Quando escreve, de alguma forma vê-se a investigar. Acredita que a maior das hospitalidades que podemos ter em relação às outras pessoas é sermos curiosos. “Curiosidade é uma hospitalidade mental, é alguém estar a falar de um assunto que eu não conheço e eu ser hospitaleiro, ouvir”, disse. Contou uma anedota, uma conversa entre duas pessoas em que uma pergunta: “O que achas pior a ignorância ou o desinteresse?” E a outra responde: “Não sei nem me interessa.” Hoje em dia, Gonçalo lê muito mais ensaio do que ficção. “Cada vez mais me cansa a ficção”, confessou.

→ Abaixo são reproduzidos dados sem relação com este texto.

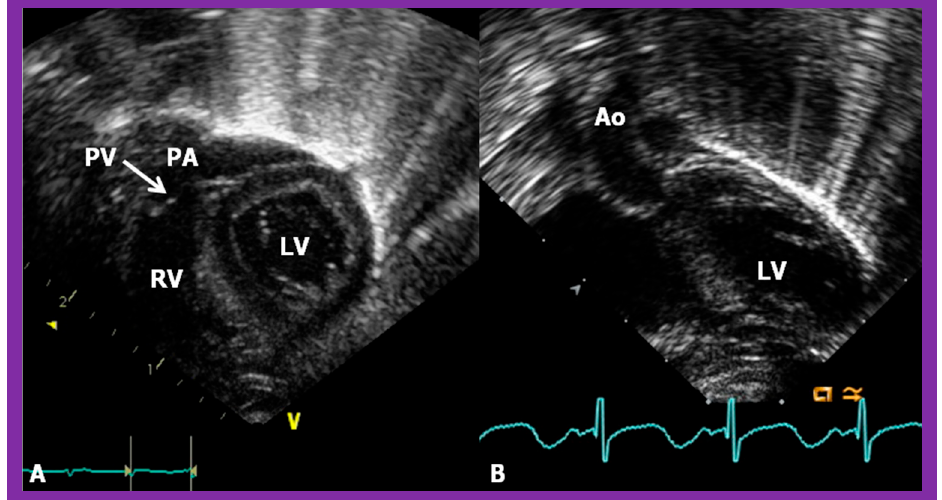
Figure 46. Echo images in subcostal long-axis projections of the right (RV) ( A ) and left (LV) ( B ) ventricles illustrating the position of the pulmonary valve (PV). The PV is located higher and anterior to the aortic valve (AV). The AV is located on the right side of the PV in straight posteroanterior view (not shown in this illustration). As expected, the LV is seen posteriorly while the RV is anterior. Aorta (Ao) and pulmonary artery (PA) are labeled. Replicated from reference [41].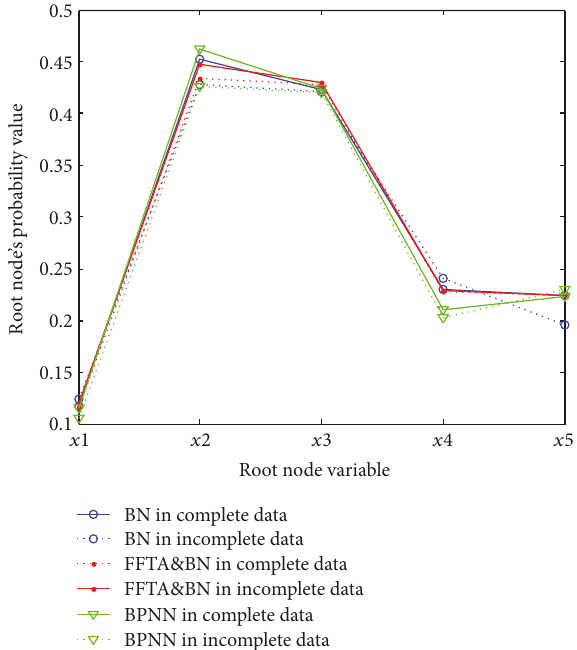
Figure 5: The fault probability of root nodes when the leaf nodes state is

Na plateia, Alexandro, que esteve a ler com a sua mulher O Senhor Kraus, um dos livros da série O Bairro, antes de ir para a sessão – “um livro interessante para ser ministrado em aulas como uma disciplina do tipo de introdução à política” –, falou do dilema de se morrer ou não por outro, de se sacrificar a vida por alguém, a que o escritor português se tinha referido no início da sessão a propósito do livro Os Velhos Também Querem Viver. Foi na altura das perguntas abertas ao público que Alexandro recordou a história de uma tia sua. “Ela tinha um marido, o meu tio, muito ruim e muito mau de saúde. Era muito dramática, começou a se lamentar e a falar: ‘Por que não me levar no lugar dele?’ Os filhos ouviram e os mais velhos muito traquinas disseram-lhe: ‘Mãe, não chama muito porque a morte vem e ela tem a forma de uma galinha sem penas’. Ela ficou com aquilo na cabeça. Eles moravam num sítio e os rapazes correram para o fundo da casa, pegaram uma galinha, depenaram e jogaram no terreiro. A tia saiu da porta de casa, viu a galinha, eles estavam escondidos e ouviram a mãe dizer: ‘Ele está no quarto, ele está no quarto!” Gargalhas sem parar por toda a sala.